By that time, many schools, hospitals and non-government organistions had been closed their offices because of the worrying situation.
“We had to find ways to reach decision-makers in regard to the management of the disease and resource allocation towards combating of the disease,” she says
Musenero remembers how she was denied a meeting with the leaders during a council meeting to present the right procedures to handle the epidemic. She was told her that they had a lot business to discuss.
Musenero says the epidemic was so bad that at some point, dead bodies were being picked like garbage off the street.
“We had to institute a quarantine and create simple guidelines such,” she explains
Looking back now, Dr Musenero says all the other epidemics she had been involved in fighting were training grounds preparing her for Sierra Leone.
“Ebola in Sierra Leone indeed tested every skill and character trait I have my competence, strength and technical knowledge. Thankfully by the time I left in December the area had reported no new infections and none of the people who were recruited into the surveillance and monitoring teams died,”

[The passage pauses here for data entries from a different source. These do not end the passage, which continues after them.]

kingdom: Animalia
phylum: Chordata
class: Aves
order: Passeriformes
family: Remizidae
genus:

Looking back now, Dr Musenero says there is need for political will towards timely declaration and management of epidemics.
She says regional and national contingency plans need to be developed and implemented, with adequate resources to prevent and react to future epidemics. There is also need to establish national and regional teams of experts who can be rapidly deployed in any emergency and community engagement for effective containment of outbreaks.
“I had to give guidance at national level on how to deal with affected districts and guide the minister on what he needed to do. What I saw in Sierra Leone was traumatising and we need to do something about it,” she stresses.
Dr Musenero also notes that there is need for the health system to be strengthened and work effectively with other sectors and areas of expertise to ensure holistically and effective responses.
“Let’s fight corruption especially during emergencies like this one. People were being paid and yet they never worked. This was quite unfortunate “she notes.
Dr Musenero is a graduate of Veterinary medicine, Microbiology and Public Health from Makerere University, Cornell University in the US,O-Level at Bubulo Girls [1991-1984], A-Level at Nabumali High school [1985-1987]
Dr Musenero explaines that she was not prepared for what she found on the ground despite having experience of Ebola response in Uganda.
“The Challenge in Uganda has always been how do we manage the partners from all the over the World,” she notes
She says she has never been in a place with as low technical competences on the ground as Sierra Leone.
“In Kenema, there was no one to work with.The community did not know the disease and the country’s level of competence and capacity in general public health was not capable of control ling the disease.